(Beginning of Extracted information)

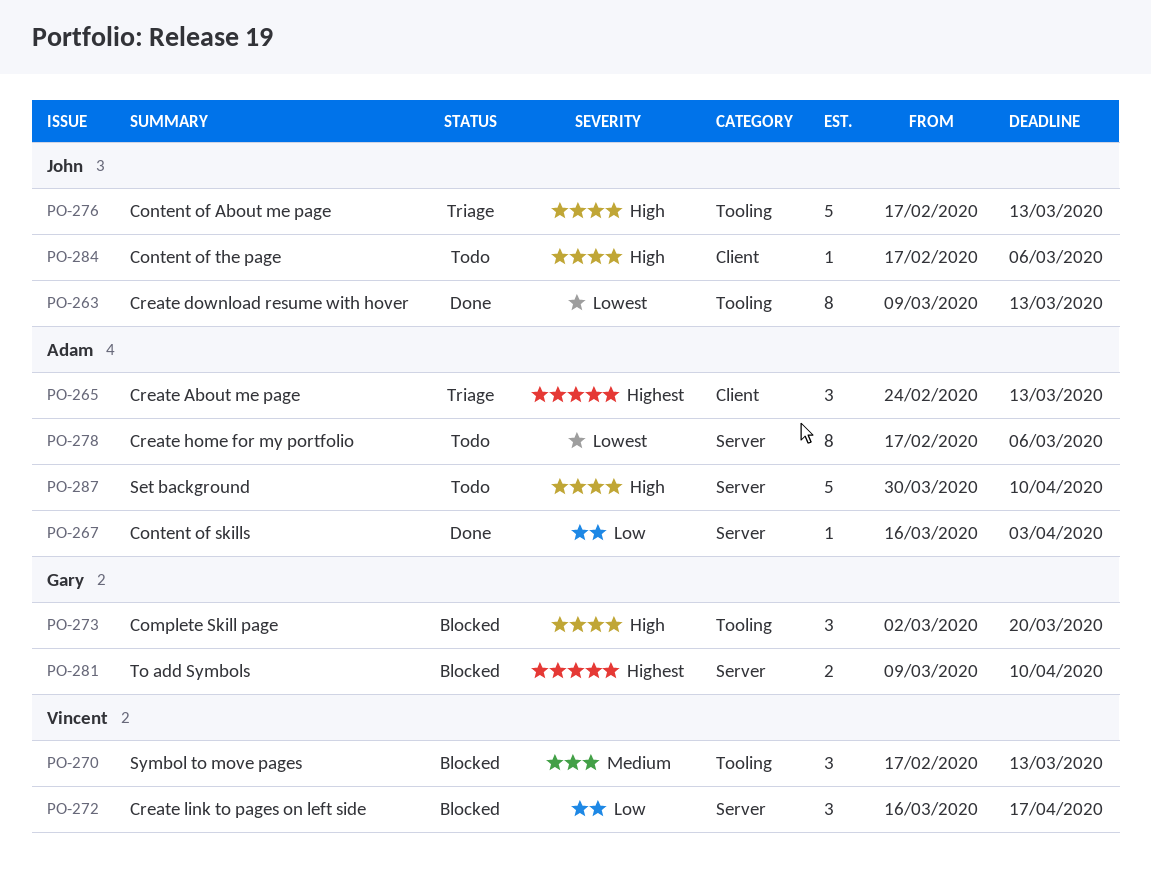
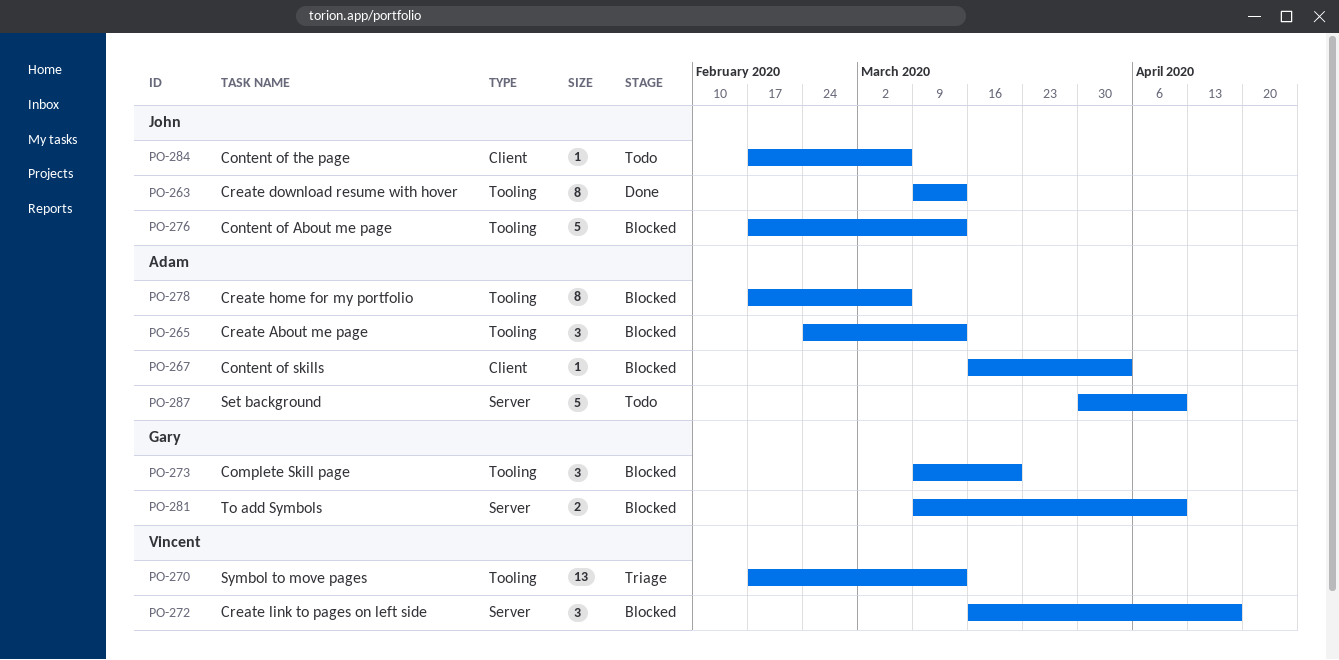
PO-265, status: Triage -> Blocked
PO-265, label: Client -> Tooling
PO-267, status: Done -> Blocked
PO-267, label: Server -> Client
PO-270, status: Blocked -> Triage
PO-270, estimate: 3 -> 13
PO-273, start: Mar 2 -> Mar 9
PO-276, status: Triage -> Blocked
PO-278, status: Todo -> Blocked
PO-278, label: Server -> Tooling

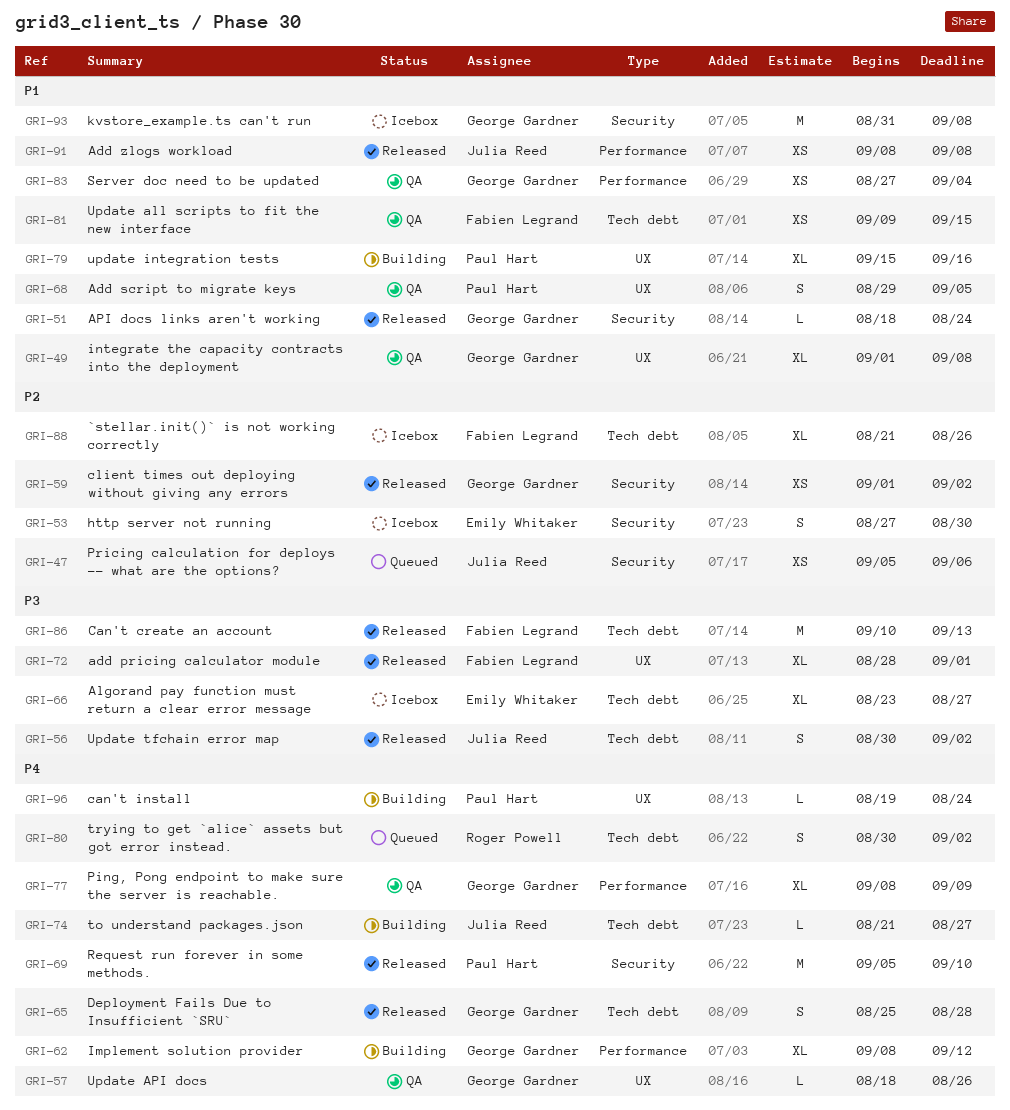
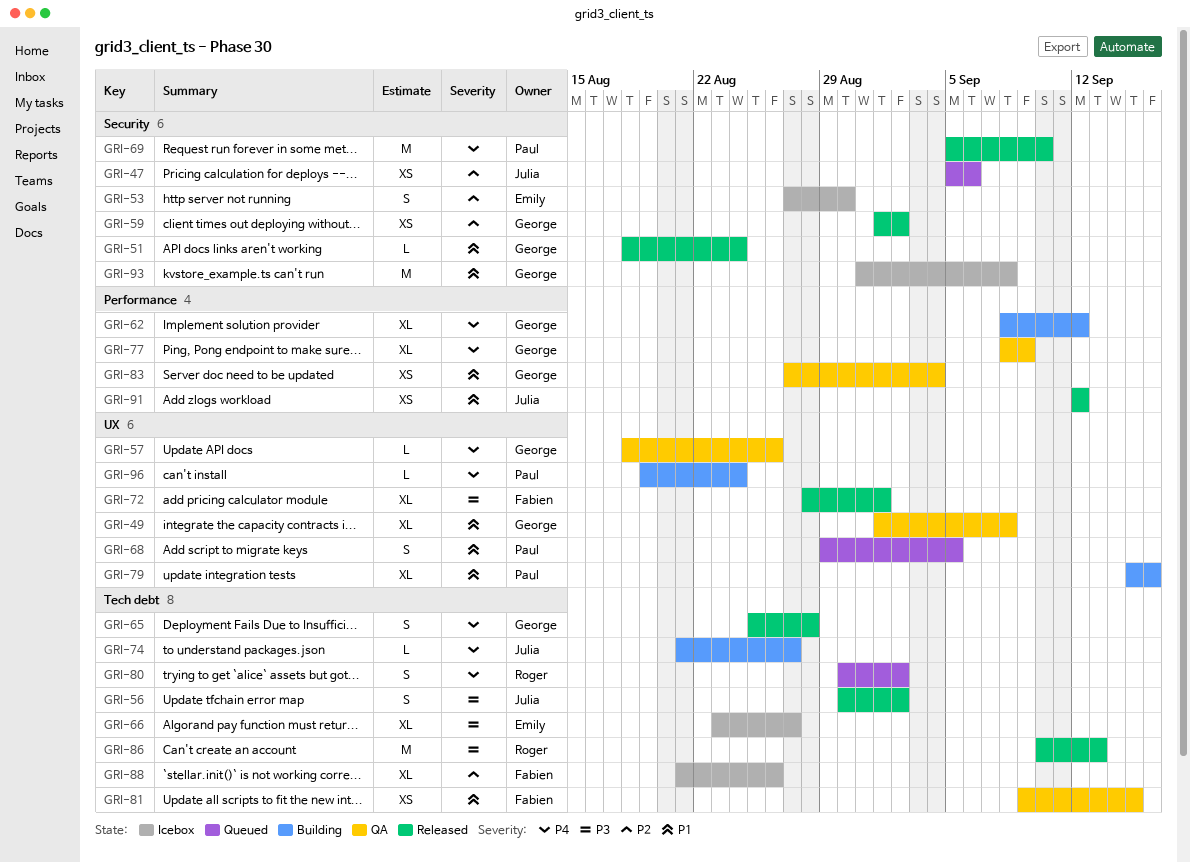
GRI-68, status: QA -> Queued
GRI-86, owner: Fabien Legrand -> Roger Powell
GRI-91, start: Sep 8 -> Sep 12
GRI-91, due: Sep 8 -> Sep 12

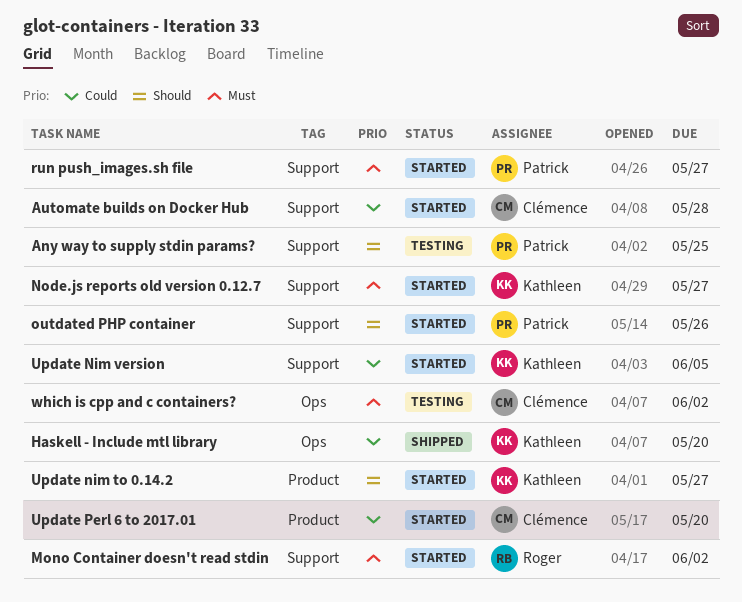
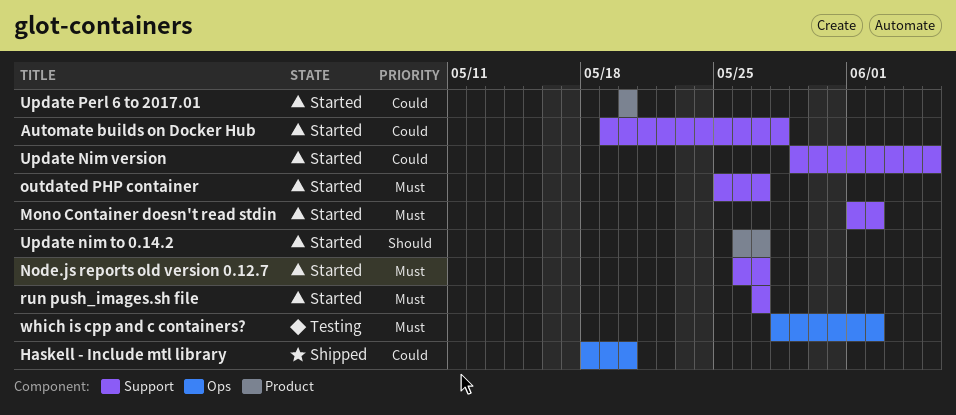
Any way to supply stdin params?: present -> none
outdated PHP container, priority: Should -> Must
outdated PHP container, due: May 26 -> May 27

(End of Extracted information)

*Work to complete*.
Each entry gets copied exactly; the pictures stay out.

*The answer*.
PO-265, status: Triage -> Blocked
PO-265, label: Client -> Tooling
PO-267, status: Done -> Blocked
PO-267, label: Server -> Client
PO-270, status: Blocked -> Triage
PO-270, estimate: 3 -> 13
PO-273, start: Mar 2 -> Mar 9
PO-276, status: Triage -> Blocked
PO-278, status: Todo -> Blocked
PO-278, label: Server -> Tooling

GRI-68, status: QA -> Queued
GRI-86, owner: Fabien Legrand -> Roger Powell
GRI-91, start: Sep 8 -> Sep 12
GRI-91, due: Sep 8 -> Sep 12

Any way to supply stdin params?: present -> none
outdated PHP container, priority: Should -> Must
outdated PHP container, due: May 26 -> May 27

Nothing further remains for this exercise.